令和8年4月から未管理著作物裁定制度の運用が開始されます。これは、著作物等の利用可否に関する権利者の意思が確認できない場合に、権利者の許諾を得る代わりに文化庁長官の裁定を受け、補償金を支払うことにより、適法な利用を可能とする制度であり、以前、当ブログでも紹介しました(ブログ 2025.05.02)

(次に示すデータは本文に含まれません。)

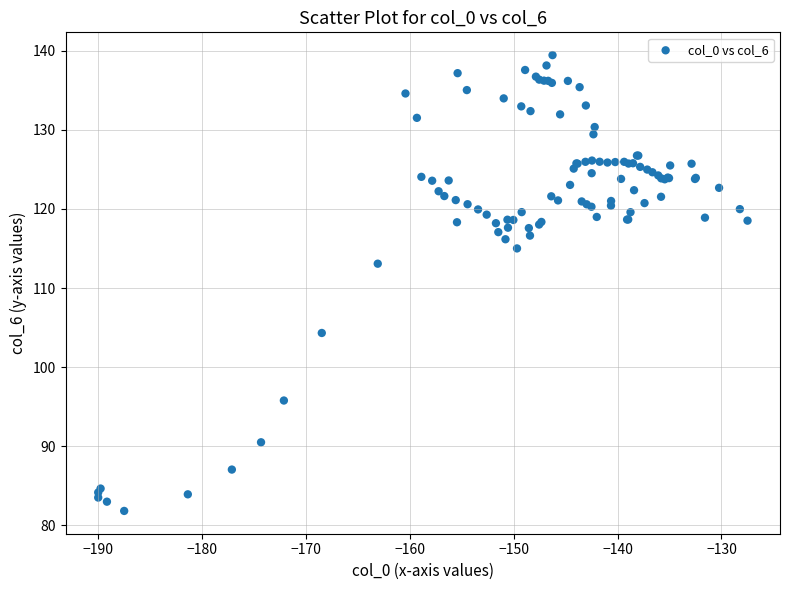

What Y value in the scatter plot is closest to 110?

113.1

ところで、上記の未管理著作物裁定制度に加えて、従前から存在する裁定制度に「著作権者不明等の場合の裁定制度」というものが存在します。例えば、「権利者が誰か分からない」、「(権利者が誰か分かったとしても)権利者の所在が分からない」、「亡くなった権利者の相続人が誰なのか、またその所在が分からない」等の理由で許諾を得ることができない場合に、権利者の許諾を得る代わりに文化庁長官の裁定を受け、通常の使用料額に相当する補償金を支払うことにより、著作物等の適法な利用を可能とする制度です。以下は、これら2つの裁定制度を比較した表です。

<文化庁HPより> 『裁定の手引き 概要版』
なお、文化庁では、上記の未管理著作物裁定制度の運用に資するとともに、権利探索の効率化も含め著作物等の利用の円滑化を図るため、分野を横断して著作物等の権利情報を検索できる「分野横断権利情報検索システム」と、個人クリエイター等の権利情報を集約し、同制度における意思表示を行える「個人クリエイター等権利情報登録システム」の2つのシステムを2月26日に公開し、運用をスタートさせています。